**WHAT YOU ARE ASKED TO DO**
An exact transcription of the records is required, minus any images.

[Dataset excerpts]
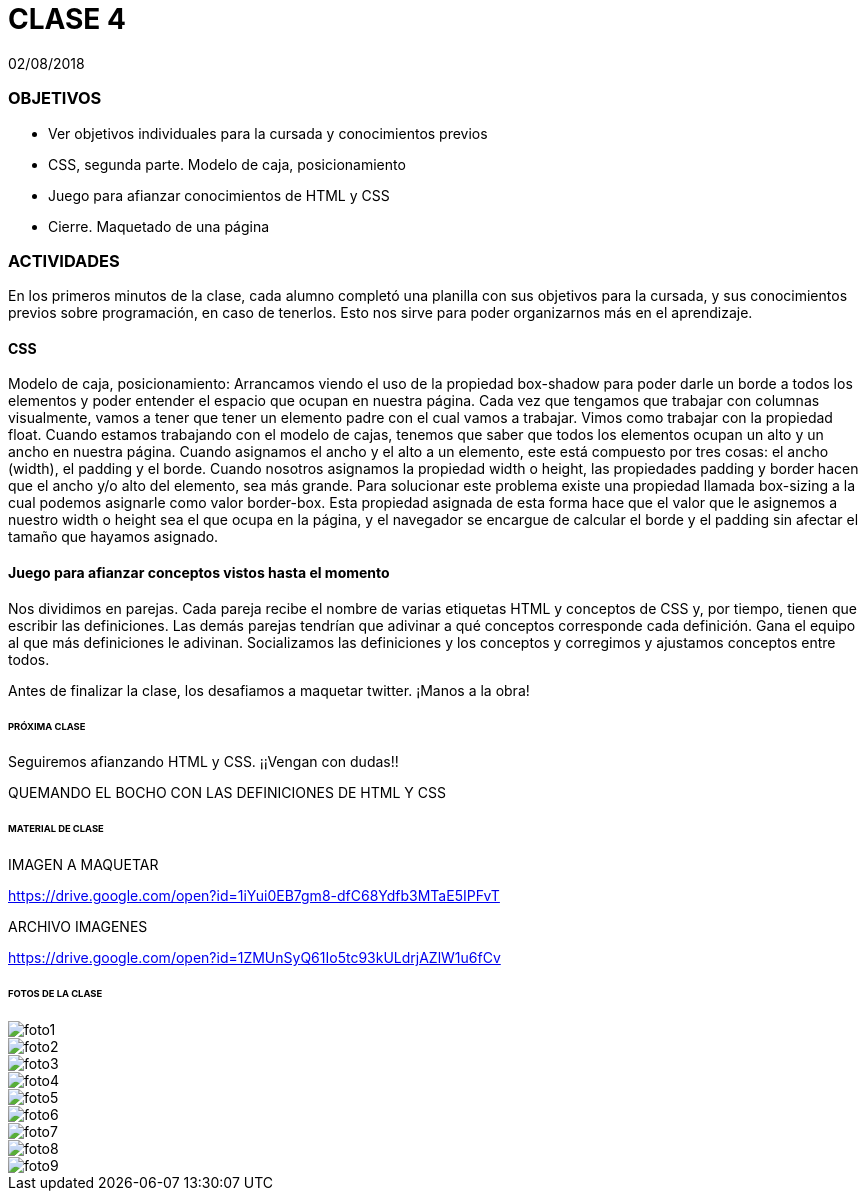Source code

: = CLASE 4
:published_at: 2018-08-02
:hp-image: https://raw.githubusercontent.com/dwfs-bue-pal-2/dwfs-bue-pal-2.github.io/master/images/clase4/foto8.PNG
:hp-tags: Acamica, HTML, CSS, Clase 4

02/08/2018

### OBJETIVOS
* Ver objetivos individuales para la cursada y conocimientos previos
* CSS, segunda parte. Modelo de caja, posicionamiento
* Juego para afianzar conocimientos de HTML y CSS
* Cierre. Maquetado de una página 

### ACTIVIDADES
En los primeros minutos de la clase, cada alumno completó una planilla con sus objetivos para la cursada, y sus conocimientos previos sobre programación, en caso de tenerlos. Esto nos sirve para poder organizarnos más en el aprendizaje.

#### CSS
Modelo de caja, posicionamiento: Arrancamos viendo el uso de la propiedad box-shadow para poder darle un borde a todos los elementos y poder entender el espacio que ocupan en nuestra página. Cada vez que tengamos que trabajar con columnas visualmente, vamos a tener que tener un elemento padre con el cual vamos a trabajar. Vimos como trabajar con la propiedad float. Cuando estamos trabajando con el modelo de cajas, tenemos que saber que todos los elementos ocupan un alto y un ancho en nuestra página. Cuando asignamos el ancho y el alto a un elemento, este está compuesto por tres cosas: el ancho (width), el padding y el borde. Cuando nosotros asignamos la propiedad width o height, las propiedades padding y border hacen que el ancho y/o alto del elemento, sea más grande. Para solucionar este problema existe una propiedad llamada box-sizing a la cual podemos asignarle como valor border-box. Esta propiedad asignada de esta forma hace que el valor que le asignemos a nuestro width o height sea el que ocupa en la página, y el navegador se encargue de calcular el borde y el padding sin afectar el tamaño que hayamos asignado.

#### Juego para afianzar conceptos vistos hasta el momento
Nos dividimos en parejas. Cada pareja recibe el nombre de varias etiquetas HTML  y conceptos de CSS y, por tiempo, tienen que escribir las definiciones. Las demás parejas tendrían que adivinar a qué conceptos corresponde cada definición. Gana el equipo al que más definiciones le adivinan. Socializamos las definiciones y los conceptos y corregimos y ajustamos conceptos entre todos.

Antes de finalizar la clase, los desafiamos a maquetar twitter. ¡Manos a la obra!

###### PRÓXIMA CLASE
Seguiremos afianzando HTML y CSS. ¡¡Vengan con dudas!!

QUEMANDO EL BOCHO CON LAS DEFINICIONES DE HTML Y CSS

###### MATERIAL DE CLASE


IMAGEN A MAQUETAR

https://drive.google.com/open?id=1iYui0EB7gm8-dfC68Ydfb3MTaE5IPFvT

ARCHIVO IMAGENES

https://drive.google.com/open?id=1ZMUnSyQ61Io5tc93kULdrjAZlW1u6fCv


###### FOTOS DE LA CLASE

image::https://raw.githubusercontent.com/dwfs-bue-pal-2/dwfs-bue-pal-2.github.io/master/images/clase4/foto1.PNG[]

image::https://raw.githubusercontent.com/dwfs-bue-pal-2/dwfs-bue-pal-2.github.io/master/images/clase4/foto2.PNG[]

image::https://raw.githubusercontent.com/dwfs-bue-pal-2/dwfs-bue-pal-2.github.io/master/images/clase4/foto3.PNG[]

image::https://raw.githubusercontent.com/dwfs-bue-pal-2/dwfs-bue-pal-2.github.io/master/images/clase4/foto4.PNG[]

image::https://raw.githubusercontent.com/dwfs-bue-pal-2/dwfs-bue-pal-2.github.io/master/images/clase4/foto5.PNG[]

image::https://raw.githubusercontent.com/dwfs-bue-pal-2/dwfs-bue-pal-2.github.io/master/images/clase4/foto6.PNG[]

image::https://raw.githubusercontent.com/dwfs-bue-pal-2/dwfs-bue-pal-2.github.io/master/images/clase4/foto7.PNG[]

image::https://raw.githubusercontent.com/dwfs-bue-pal-2/dwfs-bue-pal-2.github.io/master/images/clase4/foto8.PNG[]

image::https://raw.githubusercontent.com/dwfs-bue-pal-2/dwfs-bue-pal-2.github.io/master/images/clase4/foto9.PNG[]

**PROBLEM SOLUTION**
Source code

: = CLASE 4
:published_at: 2018-08-02
:hp-image: https://raw.githubusercontent.com/dwfs-bue-pal-2/dwfs-bue-pal-2.github.io/master/images/clase4/foto8.PNG
:hp-tags: Acamica, HTML, CSS, Clase 4

02/08/2018

### OBJETIVOS
* Ver objetivos individuales para la cursada y conocimientos previos
* CSS, segunda parte. Modelo de caja, posicionamiento
* Juego para afianzar conocimientos de HTML y CSS
* Cierre. Maquetado de una página 

### ACTIVIDADES
En los primeros minutos de la clase, cada alumno completó una planilla con sus objetivos para la cursada, y sus conocimientos previos sobre programación, en caso de tenerlos. Esto nos sirve para poder organizarnos más en el aprendizaje.

#### CSS
Modelo de caja, posicionamiento: Arrancamos viendo el uso de la propiedad box-shadow para poder darle un borde a todos los elementos y poder entender el espacio que ocupan en nuestra página. Cada vez que tengamos que trabajar con columnas visualmente, vamos a tener que tener un elemento padre con el cual vamos a trabajar. Vimos como trabajar con la propiedad float. Cuando estamos trabajando con el modelo de cajas, tenemos que saber que todos los elementos ocupan un alto y un ancho en nuestra página. Cuando asignamos el ancho y el alto a un elemento, este está compuesto por tres cosas: el ancho (width), el padding y el borde. Cuando nosotros asignamos la propiedad width o height, las propiedades padding y border hacen que el ancho y/o alto del elemento, sea más grande. Para solucionar este problema existe una propiedad llamada box-sizing a la cual podemos asignarle como valor border-box. Esta propiedad asignada de esta forma hace que el valor que le asignemos a nuestro width o height sea el que ocupa en la página, y el navegador se encargue de calcular el borde y el padding sin afectar el tamaño que hayamos asignado.

#### Juego para afianzar conceptos vistos hasta el momento
Nos dividimos en parejas. Cada pareja recibe el nombre de varias etiquetas HTML  y conceptos de CSS y, por tiempo, tienen que escribir las definiciones. Las demás parejas tendrían que adivinar a qué conceptos corresponde cada definición. Gana el equipo al que más definiciones le adivinan. Socializamos las definiciones y los conceptos y corregimos y ajustamos conceptos entre todos.

Antes de finalizar la clase, los desafiamos a maquetar twitter. ¡Manos a la obra!

###### PRÓXIMA CLASE
Seguiremos afianzando HTML y CSS. ¡¡Vengan con dudas!!

QUEMANDO EL BOCHO CON LAS DEFINICIONES DE HTML Y CSS

###### MATERIAL DE CLASE


IMAGEN A MAQUETAR

https://drive.google.com/open?id=1iYui0EB7gm8-dfC68Ydfb3MTaE5IPFvT

ARCHIVO IMAGENES

https://drive.google.com/open?id=1ZMUnSyQ61Io5tc93kULdrjAZlW1u6fCv


###### FOTOS DE LA CLASE

image::https://raw.githubusercontent.com/dwfs-bue-pal-2/dwfs-bue-pal-2.github.io/master/images/clase4/foto1.PNG[]

image::https://raw.githubusercontent.com/dwfs-bue-pal-2/dwfs-bue-pal-2.github.io/master/images/clase4/foto2.PNG[]

image::https://raw.githubusercontent.com/dwfs-bue-pal-2/dwfs-bue-pal-2.github.io/master/images/clase4/foto3.PNG[]

image::https://raw.githubusercontent.com/dwfs-bue-pal-2/dwfs-bue-pal-2.github.io/master/images/clase4/foto4.PNG[]

image::https://raw.githubusercontent.com/dwfs-bue-pal-2/dwfs-bue-pal-2.github.io/master/images/clase4/foto5.PNG[]

image::https://raw.githubusercontent.com/dwfs-bue-pal-2/dwfs-bue-pal-2.github.io/master/images/clase4/foto6.PNG[]

image::https://raw.githubusercontent.com/dwfs-bue-pal-2/dwfs-bue-pal-2.github.io/master/images/clase4/foto7.PNG[]

image::https://raw.githubusercontent.com/dwfs-bue-pal-2/dwfs-bue-pal-2.github.io/master/images/clase4/foto8.PNG[]

image::https://raw.githubusercontent.com/dwfs-bue-pal-2/dwfs-bue-pal-2.github.io/master/images/clase4/foto9.PNG[]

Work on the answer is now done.